Der Text ist als journalistisches Video eines etablierten Medizinjournalisten der Süddeutschen Zeitung erkennbar, was Erwartungen an Qualität und Unabhängigkeit weckt. Die Quellen werden transparent genannt und verlinkt, sodass Zuschauer die Informationen selbst überprüfen können. Der Autor benennt explizit seine aufklärerische Absicht und betont seine finanzielle Unabhängigkeit vom Thema. Die Argumentation stützt sich auf etablierte, unabhängige Gesundheitsorganisationen (Stiftung Warentest, Verbraucherzentralen, RKI), nicht auf Einzelmeinungen. Die Risikogruppen, für die Supplementierung sinnvoll ist, werden klar benannt, sodass keine pauschale Ablehnung erfolgt. Der Kontext als Reaktion auf Vorwürfe erklärt den teils defensiven Ton. Diese Faktoren mildern die persuasive Wirkung, da Transparenz und Nachvollziehbarkeit gegeben sind.

Verschärfende Umstände

Der Titel "Die Vitamin-D-Lüge" ist stark wertend und suggeriert systematische Täuschung, was die Erwartungshaltung der Zuschauer prägt, bevor sie den Inhalt rezipieren.
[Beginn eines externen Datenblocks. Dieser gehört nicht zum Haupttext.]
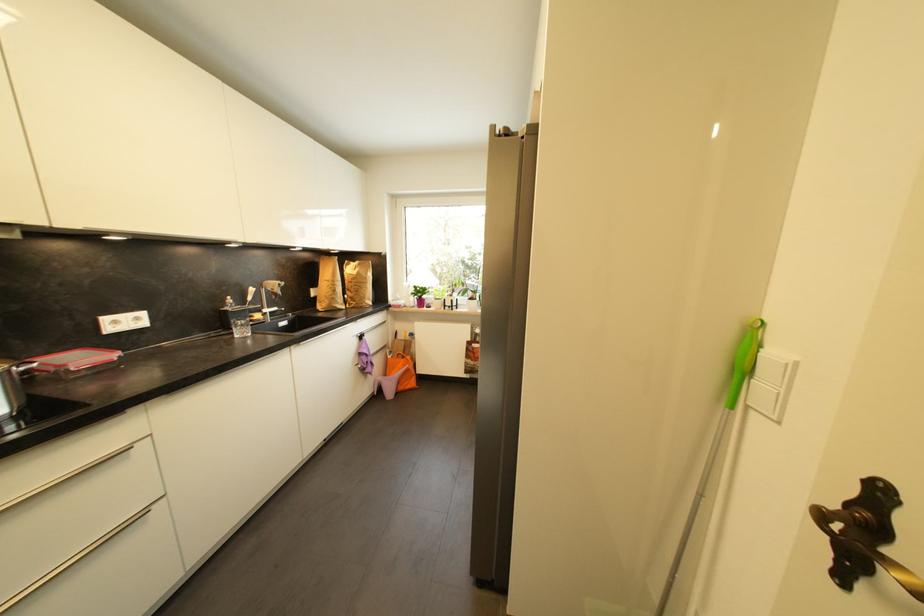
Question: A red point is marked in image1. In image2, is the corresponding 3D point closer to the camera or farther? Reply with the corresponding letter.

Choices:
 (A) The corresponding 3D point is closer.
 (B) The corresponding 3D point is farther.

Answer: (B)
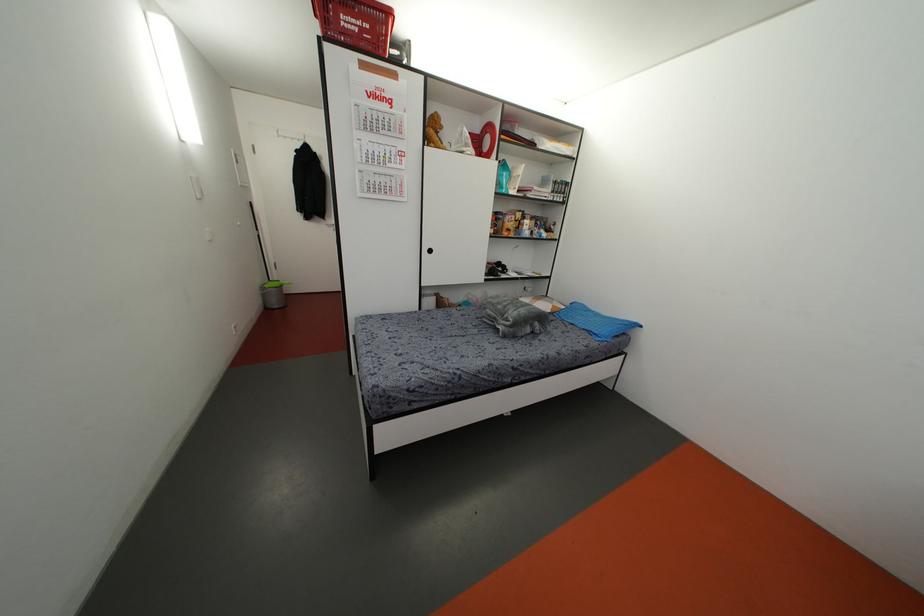
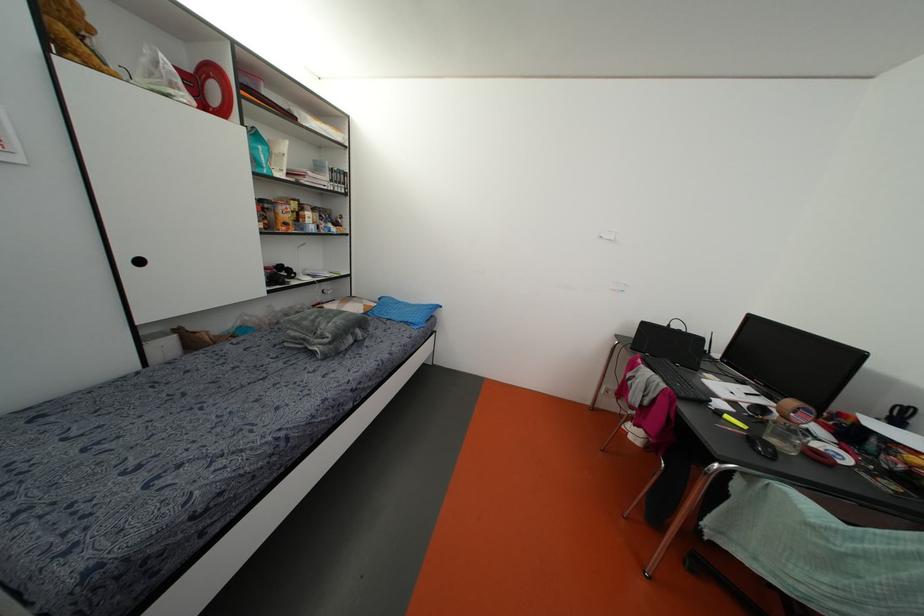
Question: The camera is either moving clockwise (left) or counter-clockwise (right) around the object. The first image is from the beginning of the video and the second image is from the end. Is the camera moving left or right when shooting the video?

Choices:
 (A) Left
 (B) Right

Answer: (A)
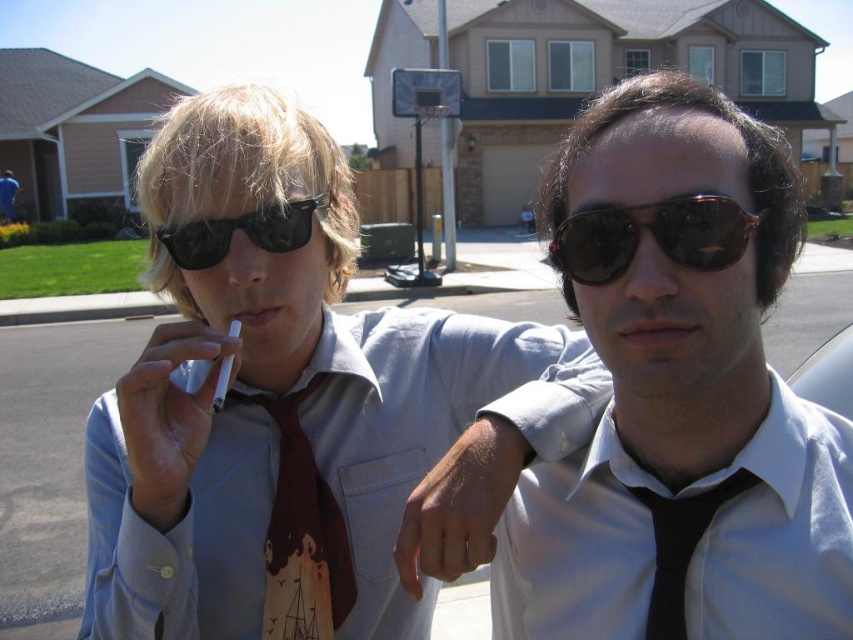
You are a tailor who needs to determine which object is bigger between the white smooth dress shirt at center and the white matte cigarette at center. Based on the scene, which one is larger?

The white smooth dress shirt at center is larger than the white matte cigarette at center according to the description.

You are a tailor measuring two items in the image. The items are the white smooth dress shirt at center and the white matte cigarette at center. Which item has a greater width?

The white smooth dress shirt at center has a greater width than the white matte cigarette at center, as stated in the description.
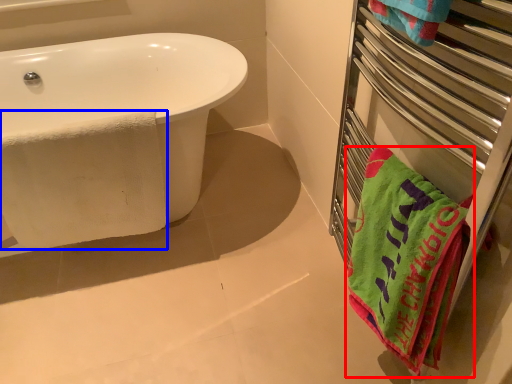
Question: Which object is further to the camera taking this photo, towel (highlighted by a red box) or beach towel (highlighted by a blue box)?

Choices:
 (A) towel
 (B) beach towel

Answer: (B)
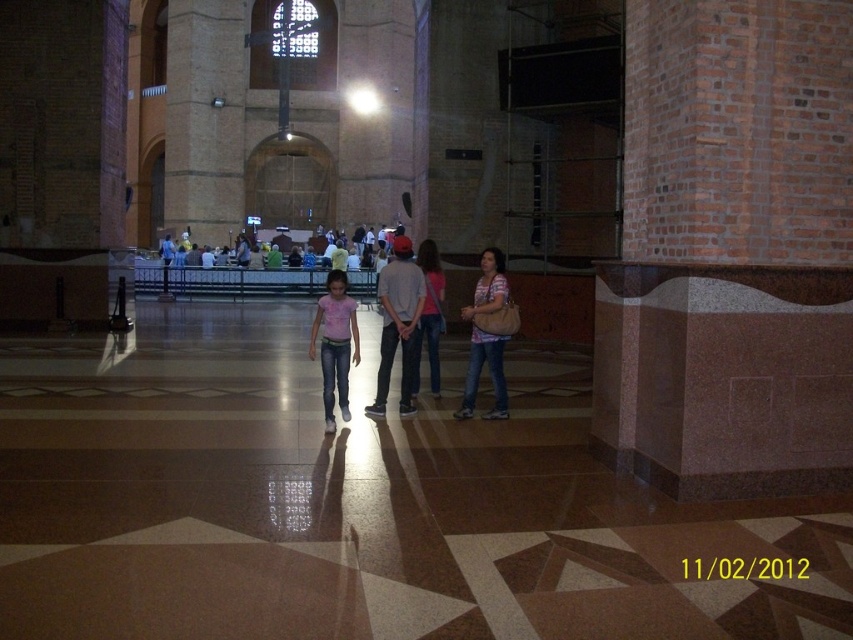
You are a photographer standing in the historic building and notice the matte brown purse at center and the pink denim jeans at center. Which object is positioned lower in the image?

The matte brown purse at center is positioned lower than the pink denim jeans at center in the image.

You are standing at the point labeled point (390, 352) and want to walk towards the entrance of the cathedral. Which direction should you move relative to the point labeled point (498, 401)?

Since point (390, 352) is behind point (498, 401), you should move forward towards the direction of point (498, 401) to reach the entrance.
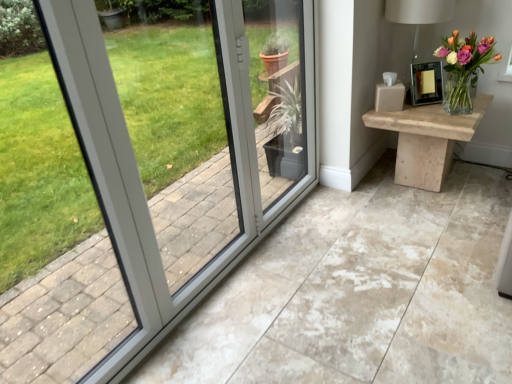
Question: Can you confirm if natural wood table at right is thinner than matte white table lamp at upper right?

Choices:
 (A) no
 (B) yes

Answer: (A)

Question: Is natural wood table at right aimed at matte white table lamp at upper right?

Choices:
 (A) no
 (B) yes

Answer: (A)

Question: From the image's perspective, is natural wood table at right beneath matte white table lamp at upper right?

Choices:
 (A) no
 (B) yes

Answer: (B)

Question: Is natural wood table at right at the left side of matte white table lamp at upper right?

Choices:
 (A) yes
 (B) no

Answer: (B)

Question: Can you confirm if natural wood table at right is positioned to the right of matte white table lamp at upper right?

Choices:
 (A) no
 (B) yes

Answer: (B)

Question: Is there a large distance between natural wood table at right and matte white table lamp at upper right?

Choices:
 (A) no
 (B) yes

Answer: (A)

Question: From a real-world perspective, is matte white table lamp at upper right physically below clear glass vase at upper right?

Choices:
 (A) yes
 (B) no

Answer: (B)

Question: Does matte white table lamp at upper right have a smaller size compared to clear glass vase at upper right?

Choices:
 (A) yes
 (B) no

Answer: (B)

Question: From a real-world perspective, is matte white table lamp at upper right physically above clear glass vase at upper right?

Choices:
 (A) no
 (B) yes

Answer: (B)

Question: Can you confirm if matte white table lamp at upper right is taller than clear glass vase at upper right?

Choices:
 (A) no
 (B) yes

Answer: (B)

Question: Would you consider matte white table lamp at upper right to be distant from clear glass vase at upper right?

Choices:
 (A) yes
 (B) no

Answer: (B)

Question: Is matte white table lamp at upper right positioned with its back to clear glass vase at upper right?

Choices:
 (A) yes
 (B) no

Answer: (B)

Question: Is natural wood table at right positioned behind clear glass vase at upper right?

Choices:
 (A) yes
 (B) no

Answer: (A)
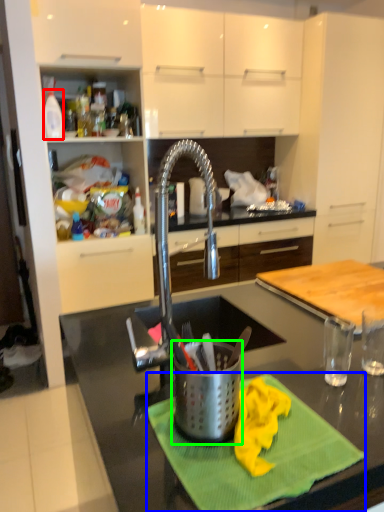
Question: Which object is the farthest from kitchen appliance (highlighted by a red box)? Choose among these: place mat (highlighted by a blue box) or appliance (highlighted by a green box).

Choices:
 (A) place mat
 (B) appliance

Answer: (A)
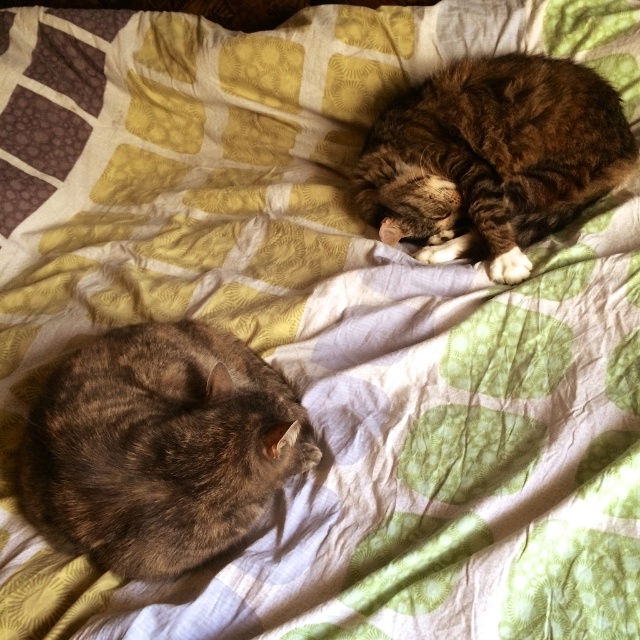
Does gray fur cat at lower left have a greater width compared to tabby fur cat at upper right?

No.

Is gray fur cat at lower left to the left of tabby fur cat at upper right from the viewer's perspective?

Indeed, gray fur cat at lower left is positioned on the left side of tabby fur cat at upper right.

The image size is (640, 640). Describe the element at coordinates (157, 445) in the screenshot. I see `gray fur cat at lower left` at that location.

Where is `gray fur cat at lower left`? This screenshot has height=640, width=640. gray fur cat at lower left is located at coordinates (157, 445).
Die Charakterisierung der Gegenseite als "Vitamin-D-Lobby" mit "Dollarzeichen in den Augen" und "fragwürdiger medizinischer Ausbildung" ist polemisch und könnte als Ad-hominem-Argumentation wahrgenommen werden, auch wenn kommerzielle Interessenkonflikte real sind. Die institutionelle Plattform (Süddeutsche Zeitung, etablierter Medizinjournalist) verleiht dem Text Autorität, die die Überzeugungskraft verstärkt. Die Zielgruppe ist breit (YouTube-Publikum), und Gesundheitsthemen betreffen potenziell vulnerable Personen, die nach Orientierung suchen. Die emotionale Aufladung durch Begriffe wie "Panikmache" und "Propaganda" könnte die rationale Auseinandersetzung mit der Gegenseite erschweren. Diese Faktoren erhöhen die persuasive Wirkung über die reine Faktendarstellung hinaus.

Über den Autor

Biografie

Dr. med. Werner Bartens ist ein deutscher Arzt und Medizinjournalist, geboren 1966. Er studierte Medizin und Geschichte in Freiburg, Hamburg und Berlin. Bartens promovierte in Medizin und arbeitete zunächst als Arzt, bevor er in den Journalismus wechselte. Seit 2002 ist er Redakteur im Ressort Wissen der Süddeutschen Zeitung, wo er sich auf medizinische Themen spezialisiert hat. Er gilt als einer der profiliertesten Medizinjournalisten im deutschsprachigen Raum.

Karriere

Werner Bartens ist seit über zwei Jahrzehnten als Medizinjournalist bei der Süddeutschen Zeitung tätig. Er hat zahlreiche Bücher zu medizinischen und gesundheitspolitischen Themen veröffentlicht, darunter Bestseller wie "Körperglück" (2010), "Heillose Zustände" (2012), "Empathie - Die Macht des Mitgefühls" (2015) und "Gesundheitsrisiko weiblich" (2022). Sein neuestes Buch "Leib und Seele - Eine Reise durch die Geschichte der Medizin" erschien im April 2025. Bartens ist bekannt für seine kritische, evidenzbasierte Berichterstattung über medizinische Themen und seine Skepsis gegenüber übertriebenen Heilsversprechen. Er betreibt auch einen YouTube-Kanal, auf dem er medizinische Aufklärung betreibt. Sein Schreibstil ist sachlich-kritisch, oft mit ironischen Untertönen, und er positioniert sich als Vertreter einer wissenschaftlich fundierten Medizin gegen pseudowissenschaftliche Trends.